Linking temporal first-order logic with Bayesian networks for the simulation of pervasive computing systems

Abstract

The authors’ previous work discussed a scalable abstract knowledge representation and reasoning scheme for Pervasive Computing Systems, where both low-level and abstract knowledge is maintained in the form of temporal first-order logic (TFOL) predicates. Furthermore, we introduced a novel concept of a generalised event, an abstract event, which we define as a change in the truth value of an abstract TFOL predicate. Abstract events represent real-time knowledge about the system and they are defined with the help of well-formed TFOL expressions whose leaf nodes are concrete, low-level events using our AESL language. In this paper, we propose to simulate pervasive systems by providing estimated knowledge about its entities and situations that involve them. To achieve this goal, we enhance AESL with higher-order function predicates that denote approximate knowledge about the likelihood of a predicate instance having the value True with respect to a time reference. We define a mapping function between a TFOL predicate and a Bayesian network that calculates likelihood estimates for that predicate as well as a confidence level, i.e., a metric of how reliable the likelihood estimation is for that predicate.
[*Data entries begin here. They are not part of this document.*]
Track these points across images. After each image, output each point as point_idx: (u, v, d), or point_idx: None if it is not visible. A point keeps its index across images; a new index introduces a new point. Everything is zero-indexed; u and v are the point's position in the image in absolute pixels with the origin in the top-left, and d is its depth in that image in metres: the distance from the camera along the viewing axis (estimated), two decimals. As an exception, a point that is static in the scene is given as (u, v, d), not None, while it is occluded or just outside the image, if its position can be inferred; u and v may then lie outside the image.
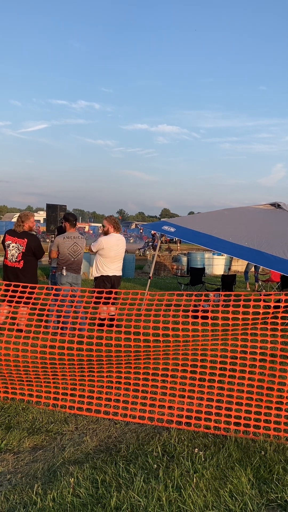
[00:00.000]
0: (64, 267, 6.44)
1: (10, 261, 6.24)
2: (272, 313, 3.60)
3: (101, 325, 4.38)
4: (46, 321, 4.11)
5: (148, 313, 3.81)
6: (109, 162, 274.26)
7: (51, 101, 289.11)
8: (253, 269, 12.98)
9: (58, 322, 4.15)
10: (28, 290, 4.16)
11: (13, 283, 4.30)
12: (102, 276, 6.89)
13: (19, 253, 6.22)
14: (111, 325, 4.26)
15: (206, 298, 4.01)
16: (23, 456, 3.16)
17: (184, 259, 16.57)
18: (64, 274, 6.43)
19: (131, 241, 36.48)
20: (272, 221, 8.41)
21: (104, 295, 4.08)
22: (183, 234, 7.89)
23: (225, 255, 14.99)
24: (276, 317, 3.61)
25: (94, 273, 7.00)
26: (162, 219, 10.32)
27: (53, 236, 12.59)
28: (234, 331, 3.70)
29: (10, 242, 6.26)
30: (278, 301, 3.62)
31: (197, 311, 3.77)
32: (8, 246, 6.27)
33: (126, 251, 7.59)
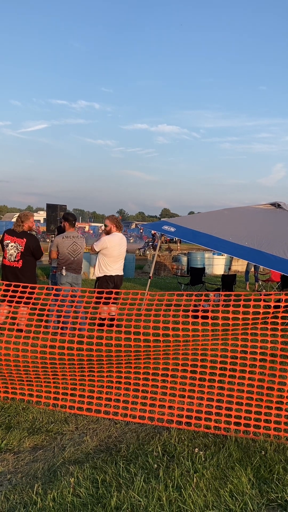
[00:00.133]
0: (64, 267, 6.44)
1: (8, 260, 6.23)
2: (272, 313, 3.60)
3: (101, 325, 4.38)
4: (46, 321, 4.11)
5: (148, 313, 3.81)
6: (109, 162, 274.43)
7: (51, 101, 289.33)
8: (253, 269, 12.98)
9: (58, 322, 4.15)
10: (28, 290, 4.16)
11: (13, 283, 4.29)
12: (105, 276, 6.84)
13: (18, 252, 6.20)
14: (111, 325, 4.26)
15: (206, 298, 4.01)
16: (23, 456, 3.16)
17: (184, 259, 16.57)
18: (64, 274, 6.43)
19: (131, 241, 36.47)
20: (272, 221, 8.41)
21: (104, 295, 4.08)
22: (183, 234, 7.89)
23: (225, 255, 14.98)
24: (276, 317, 3.61)
25: (97, 273, 6.94)
26: (162, 219, 10.29)
27: (53, 236, 12.59)
28: (234, 331, 3.70)
29: (9, 241, 6.25)
30: (278, 301, 3.62)
31: (197, 311, 3.77)
32: (7, 246, 6.25)
33: (127, 251, 7.58)
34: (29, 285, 4.24)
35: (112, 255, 6.82)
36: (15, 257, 6.20)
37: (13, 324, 4.14)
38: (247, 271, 13.21)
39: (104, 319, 4.62)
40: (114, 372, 3.86)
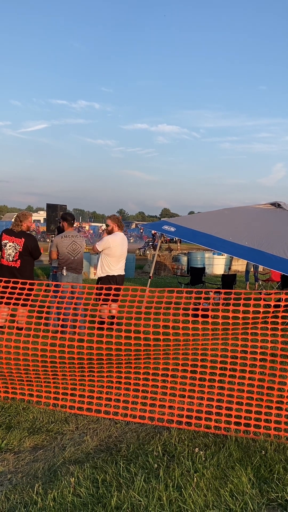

Higher-order likelihood predicates are implemented by a novel middleware component, the Likelihood Estimation Service (LES). LES implements the above mapping; first, for each abstract predicate, it learns a Bayesian network that corresponds to that predicate from the knowledge stored in the sensor-driven system. Once trained and validated, the Bayesian networks generate a likelihood estimate and a confidence level. This new knowledge is maintained in the middleware as approximate knowledge therefore providing a simulation of the pervasive system, in the absence of real-time data. Last but not least, we describe an experimental evaluation of our system using the Active BAT location system.